El quinto día de su luna de miel, justamente cuando Amira se había resignado ya a esa rutina, Alí anunció que había preparado una velada especial.

Poco después se encontraban a bordo de un esbelto velero haciendo crucero por el Bosforo, moviéndose grácilmente entre la orilla europea y la asiática, mientras Alí le señalaba los lugares de interés.

—El palacio Dolmabacha —dijo, señalando un castillo de cuento de hadas con una mezcla del estilo turco, indio y barroco—. Lo hizo construir el sultán Abdulmecit como residencia de verano para disfrutar de la misma deliciosa brisa que disfrutamos nosotros ahora.

Amira cerró los ojos, saboreando aquel momento. Era como si su marido se hubiera marchado para regresar, sin whisky y sin casino. Esa noche había elegido estar con ella.

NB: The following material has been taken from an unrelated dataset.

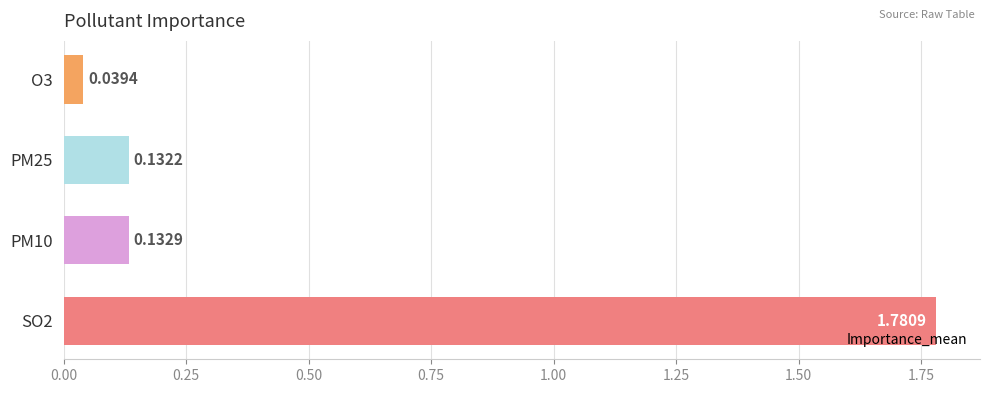

What is the average value?

0.5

Un camarero con chaqueta blanca sirvió champán y borek y budines rellenos de queso y carne. Luego llegaron las hojas de parra y las alcachofas en aceite, seguidas por pinchos de cordero preparados con yogur y frutas flambeadas como postre.

—Comida sencilla, pero muy buena, ¿no crees?

—Sí—convino Amira—. Si lo deseas, puedo prepararlo yo en casa.

—Ya tenemos un cocinero turco en palacio —dijo él, pero viendo la expresión alicaída de ella, agregó—: Pero me haría muy feliz que supervisaras el menú de nuestras comidas privadas.

—Como quieras. —Sonrió.

Cuando se llevaron los platos, Amira y Alí se recostaron en sus asientos con cojines y cayeron en un agradable sopor producido por el movimiento del barco y el vino. Ella se durmió con el vaivén mientras él le acariciaba la cabeza, preguntándose cuánto tiempo tardaría en entender a su guapo pero desconcertante marido.